Des divergences internes

L’élaboration de ce document a dû traverser de nombreux obstacles et a mis 5 ans à être élaboré, sa publication ayant été maintes fois repoussée. Il est le fruit du travail de 15 chercheurs de plusieurs disciplines comme des toxicologues, des médecins ou des sociologues. Toutefois certains de ses experts ont annoncé peu avant la publication de ce rapport, ne pas être d’accord avec celui-ci créant une controverse nuisible à sa crédibilité. Ces blocages ont étonné un grand nombre d’expert, dont Onil Samuel, toxicologue de l’Institut National de santé public au Québec : «  j’ai été très surprise, comme d’autres, de voir une opinion divergente surgir après la finalisation du rapport ». Le Comité de déontologie de l’Anses a donc dû s’en mêler.

Ce manque de cohérence dans le discours des participant à ce rapport inquiète les ONG qui y voient un moyen de mettre en doute le sérieux de ce rapport, pourtant fort attendu. De plus, ces organisations sont furieuses de ne pas avoir été convié à une restitution du rapport, en présence des auteurs.

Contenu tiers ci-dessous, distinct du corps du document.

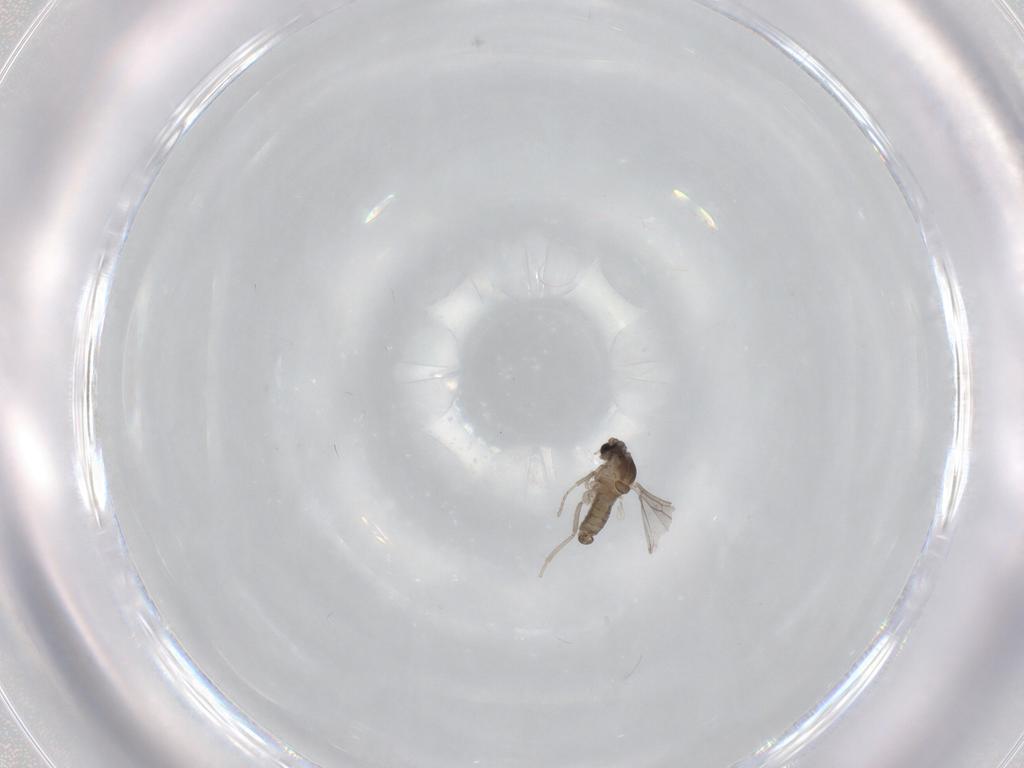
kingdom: Animalia
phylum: Arthropoda
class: Insecta
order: Diptera
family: Cecidomyiidae
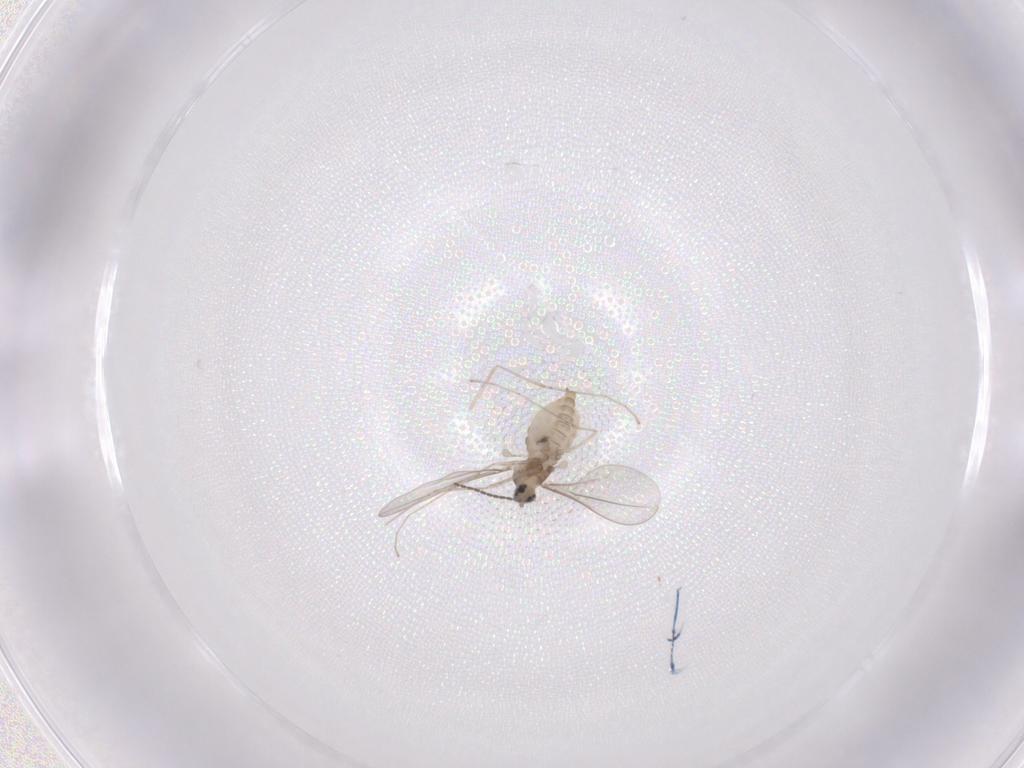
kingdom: Animalia
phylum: Arthropoda
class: Insecta
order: Diptera
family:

Ils y voient une façon de vouloir enterrer le texte et qu’ils perdent importance et crédibilité.

 

Les conclusions de l’Anses

Ce rapport fait ressortir 2 problèmes majeurs : les études sur les pesticides sont le plus souvent faites ne sont pas objectives et les mesures mises en place pour protéger les agriculteurs sont inadaptées et insuffisantes. En effet, les études réalisées sur la dangerosité des pesticides sont souvent faites par des organismes non indépendants, qui ont un intérêt économique direct ou indirect dans la vente de pesticides. D’ailleurs, il n’existe pas d’organisation en France en charge de produire des données relatives aux dangers de l’exposition aux pesticides. De plus, les équipements recommandés afin de diminuer les risques lors d’exposition à des pesticides ne sont que des brides de solutions individuelles, ne pouvant être appliquées à l’ensemble de la population. Les formations aux dangers, aux risques et à la sécurité d’utilisation sont insuffisantes. 

 

Que vous soyez agriculteur ou citoyen, les conclusions de ce rapport vous concernent car chaque jour, nous sommes exposés à des pesticides de façon plus ou moins direct. Prendre soin de nous, c’est prendre soin de la nature. En espérant que ce rapport face réagir le plus grand nombre sur les dangers des pesticides pour le vivant.